I am interested in using cross-disciplinary methods in order to create multilevel analyses of perceptual phenomena.  This project serves as a case example of this kind of work, focusing on artificial vision produced by visual prosthesis devices. The project centers on the following questions: what do individuals with these devices see when these devices are turned on for the first time? How does that change over time? What does it mean for one of these devices to “work”?  Over the course of four years, I followed these devices – and one in particular - from bench to bedside, using mixed methods that allowed me to attend to both their perceptual and political origins and effects.  What I found was that the reason we currently know so little about the experience of artificial vision produced by these devices - despite hundreds of individuals having already ben implanted, scores of them closely followed in research trials - is because we don’t ask.  Why we don’t ask is the story of perception in the age of information and financialization, a story that I elaborate on using ethnographic data collected from neuroscience labs in Silicon Valley, a biotech start-up in Paris and the US FDA. 
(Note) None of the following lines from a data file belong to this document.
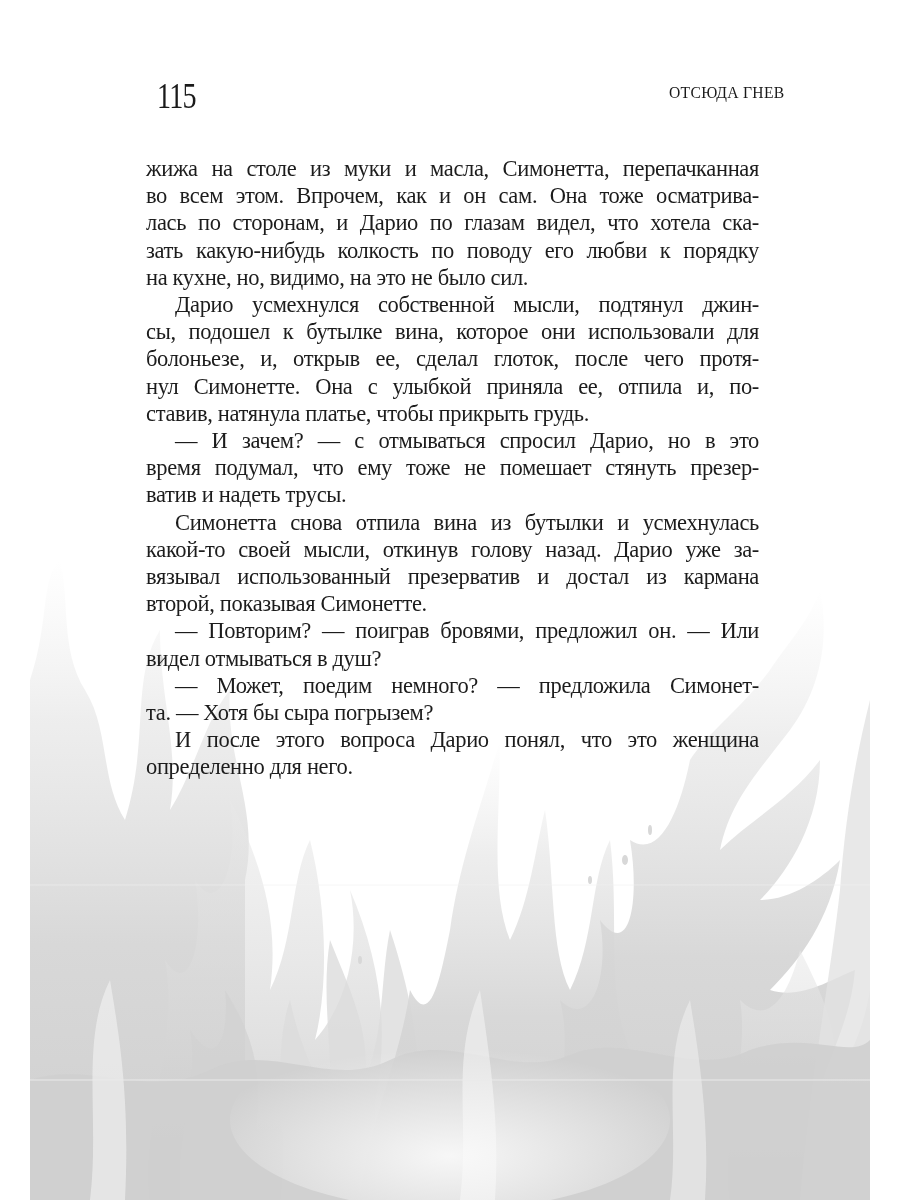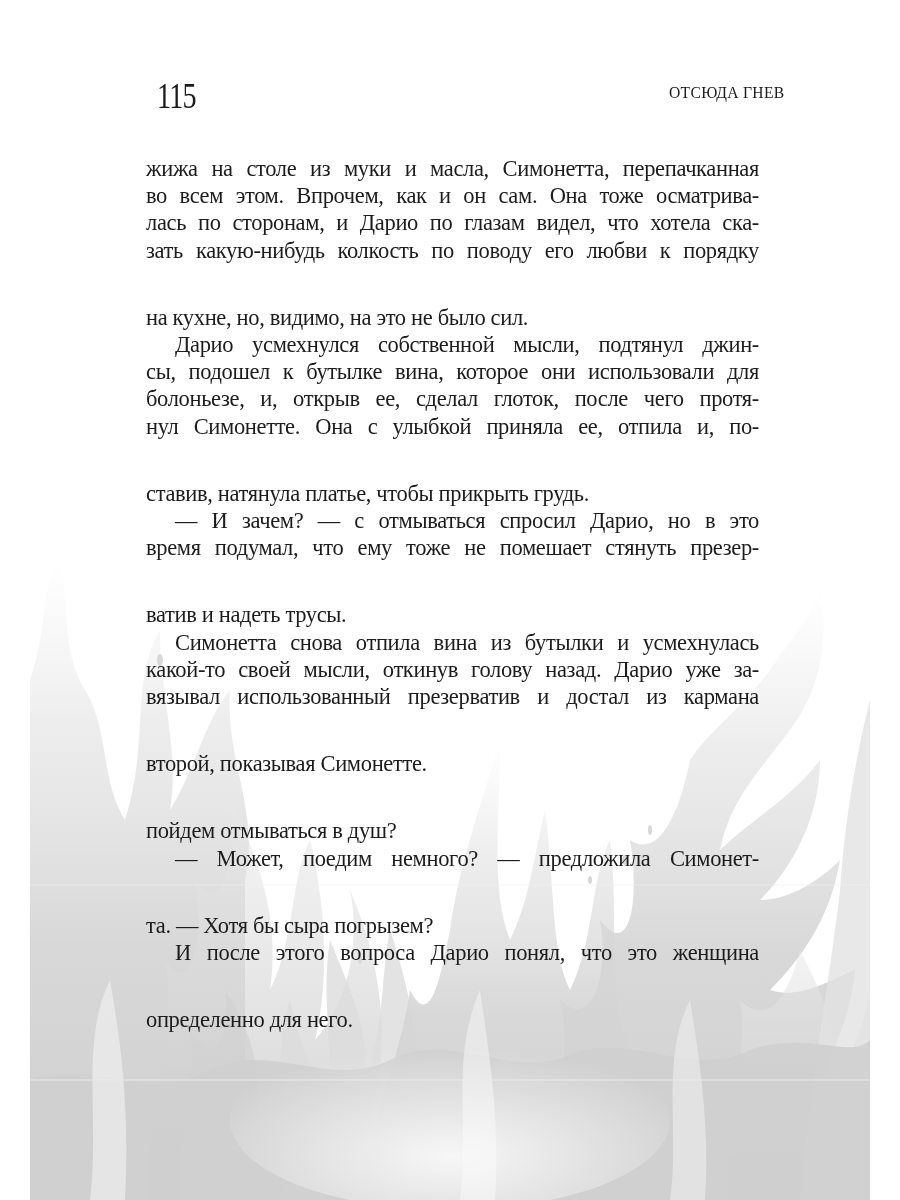--- a/index.html
+++ b/index.html
@@ -89,7 +89,6 @@
     }
     .line.last {
       text-align-last: left;
-      margin-top: 40px;
     }
     .indent {
       padding-left: 29px;

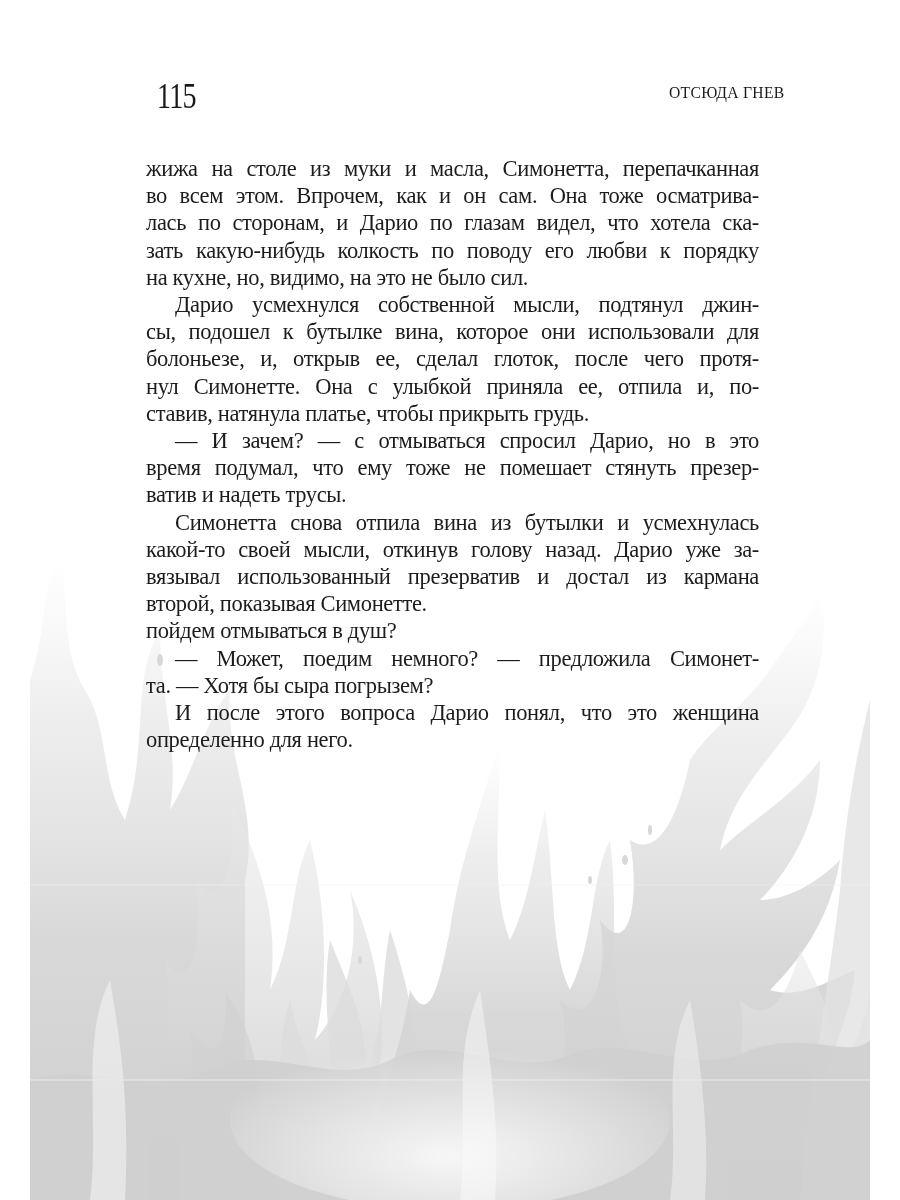--- a/index.html
+++ b/index.html
@@ -186,6 +186,7 @@
       <span class="line last">второй, показывая Симонетте.</span>
     </p>
     <p class="para">
+      <span class="line indent">— Повторим? — поиграв бровями, предложил он. — Или</span>
       <span class="line last">пойдем отмываться в душ?</span>
     </p>
     <p class="para">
But ask we must, as it is our ethical imperative to understand what these technologies and others like them are doing and why. Within this work I develop a conceptual framework and perceptual toolkit with which to inquire about the effects of complicated information and communication technologies. I demonstrate their use with ethnographic data related to the perceptual experience of visual prosthesis recipients. I find that when we do ask, we learn that artificial vision produced by these devices seems to be a fundamentally different phenomenon than natural vision. It is a finding that must be understood within the political and economic context in which the devices are made, and that has important implications for both how these devices are produced and implemented, as well as for our more general understanding of sensory perception.